◆ TESTO FORNITO ◆
----
Non mi chiamano Igor, preferiscono “fucking italian”, è più divertente. Per loro.
Io sono "sguattero di ultima", mi danno i pentoloni da lavare, pentole in cui potrei probabilmente dormire.
Un giorno finito il lavoro, il capocuoco, un indiano dallo sguardo lungo, nota che mi vengono a prendere due amiche. Entrambe carine. Una è la mia baby. L'indiano si arrapa e mi promuove a "sguattero con macchina lavatrice", vuole uscire con me e le due. E bere una birra in compagnia non è esattamente la sua mira. Mi racconta, in estasi, della notte d'amore con un paio di gemelle, appena la settimana prima. Il gioco di specchi erotico lo inebria.
Devo sopravvivere, accetto entusiasta: "usciamo senz'altro", mento.
So che le mie amiche mi scuoierebbero per questo, ma le informerò solo a posteriori, a pericolo scampato. La settimana è lunga. L'indiano mi osserva, vuol capire se lo prendo per il culo o meno.
Mi minaccia con il coltello. Io lo rassicuro. Sabato è “paiiidaai”, giorno di paga, come dice con pronuncia cockney lo "sguattero di prima". Devo resistere. Appuntamento giovedì, poi guarda caso, la mia amica si ammala, ops, ci vedremo lunedì.
Mi aspetto di tutto, anche che non mi paghino di sabato, ma l'indio è chef, mica padrone. Sabato vengo pagato e saluto tutti, "a lunedì", faccio ciao ciao. E poi la sera di Londra mi inghiotte per sempre. Addio bettola-pub, addio sopranomi simpatici. Fanculo. Nei mesi successivi eviterò accuratamente la zona.
----
◆ SEZIONE DATI ◆
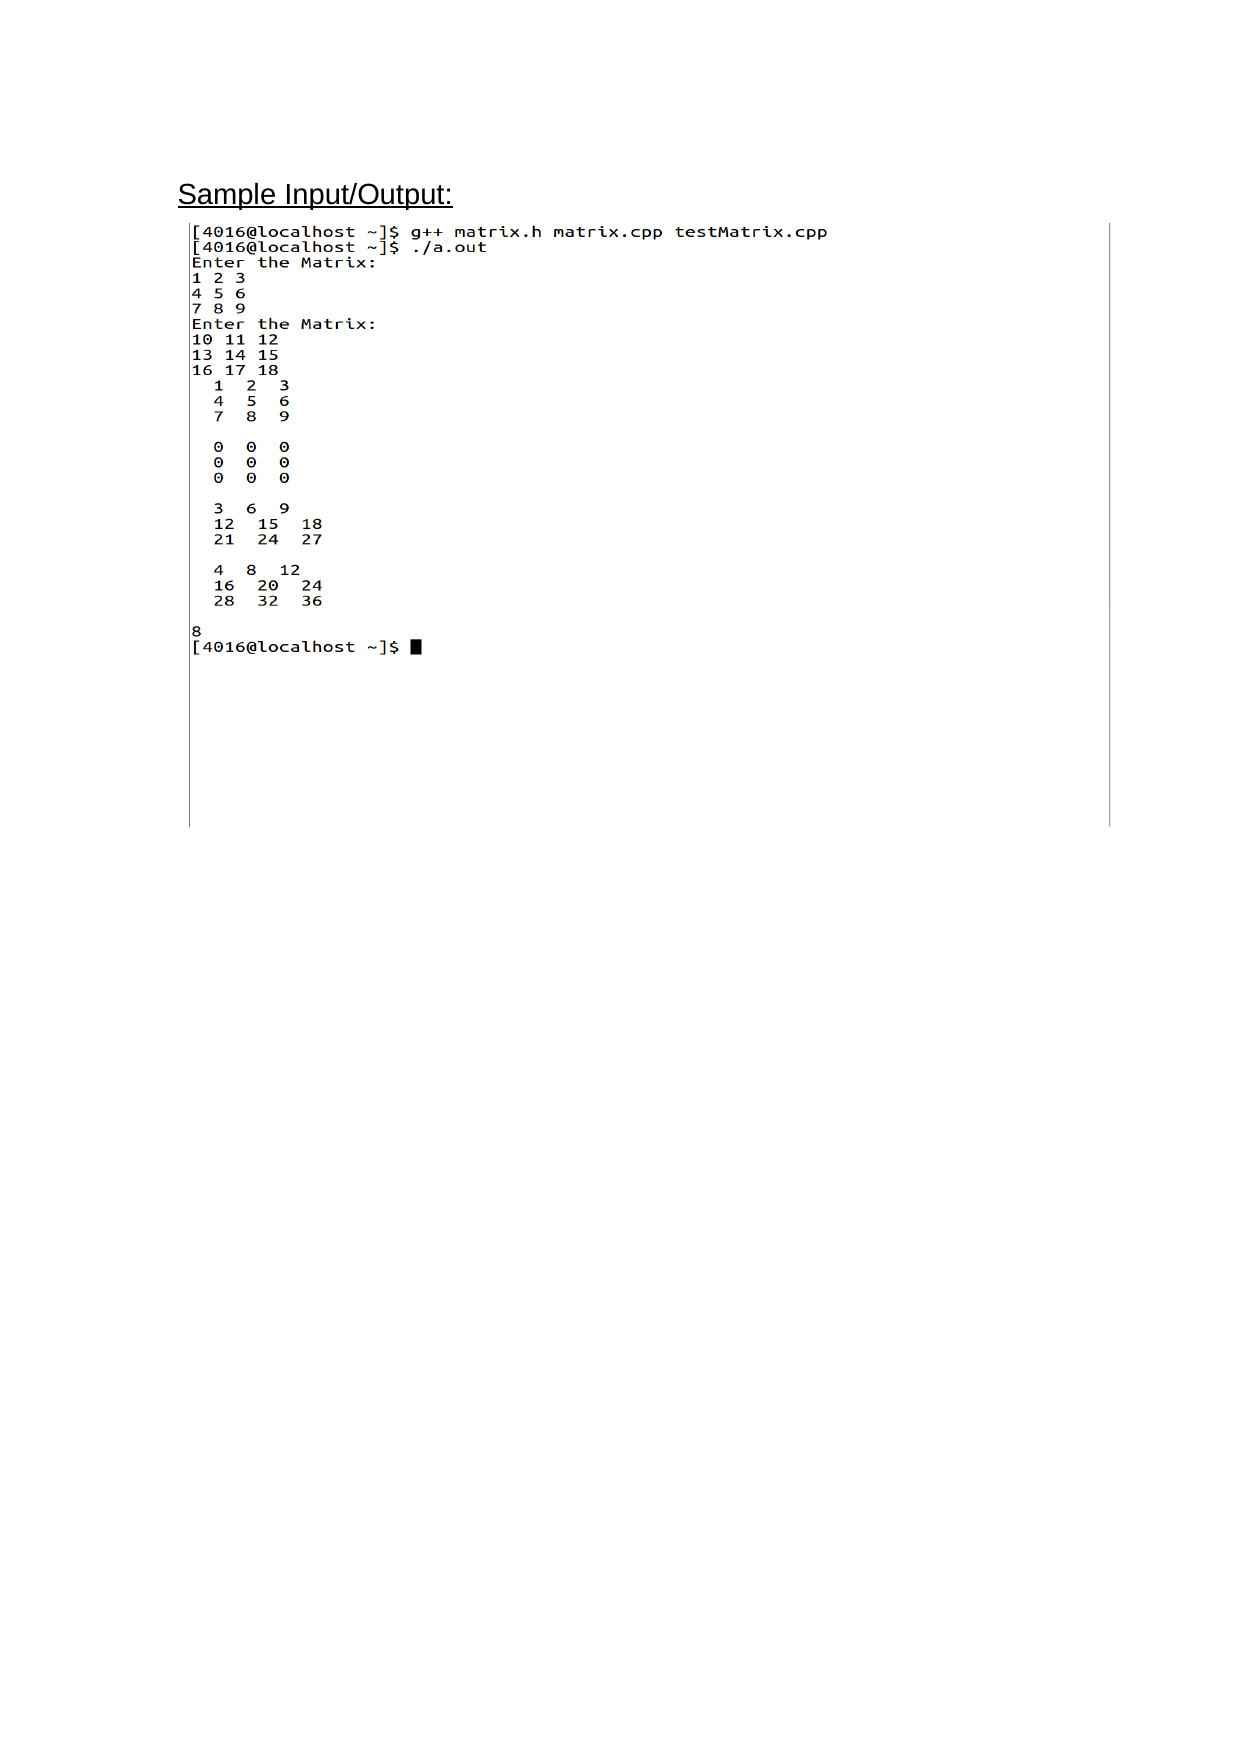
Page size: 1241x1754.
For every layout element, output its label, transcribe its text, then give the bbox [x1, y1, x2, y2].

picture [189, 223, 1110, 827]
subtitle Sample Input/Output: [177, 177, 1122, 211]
----
◆ OBIETTIVO 1 ◆
In base al racconto del lavoro da sguattero, spiega perché la voce narrante finge di accettare l'uscita con il capocuoco e poi rinvia l'appuntamento.
◆ OBIETTIVO 2 ◆
Rispondi a queste domande sul racconto del lavoro da sguattero:
(a) Con quale nome chiamano la voce narrante al posto di Igor?
(b) A quale ruolo la promuove il capocuoco?
(c) In quale giorno era fissato l'appuntamento prima del rinvio?
◆ OBIETTIVO 3 ◆
Indica se ciascuna affermazione concorda con il racconto del lavoro da sguattero:
(a) Il capocuoco è anche il padrone del locale.
(b) Le amiche vengono informate del piano prima dell'uscita.
(c) Il giorno di paga è il sabato.
I dati sono materiale a sé, distinto dal racconto.

◆ SOLUZIONE 1 ◆
La voce narrante deve sopravvivere e resistere fino al sabato, giorno di paga. Per questo accetta mentendo e, quando arriva il giovedì, usa la scusa dell'amica malata per spostare l'incontro a lunedì, dopo aver ricevuto la paga.

◆ SOLUZIONE 2 ◆
(a) “fucking italian”
(b) "sguattero con macchina lavatrice"
(c) Giovedì

◆ SOLUZIONE 3 ◆
(a) No: «l'indio è chef, mica padrone»
(b) No: «le informerò solo a posteriori, a pericolo scampato»
(c) Sì: «Sabato è “paiiidaai”, giorno di paga»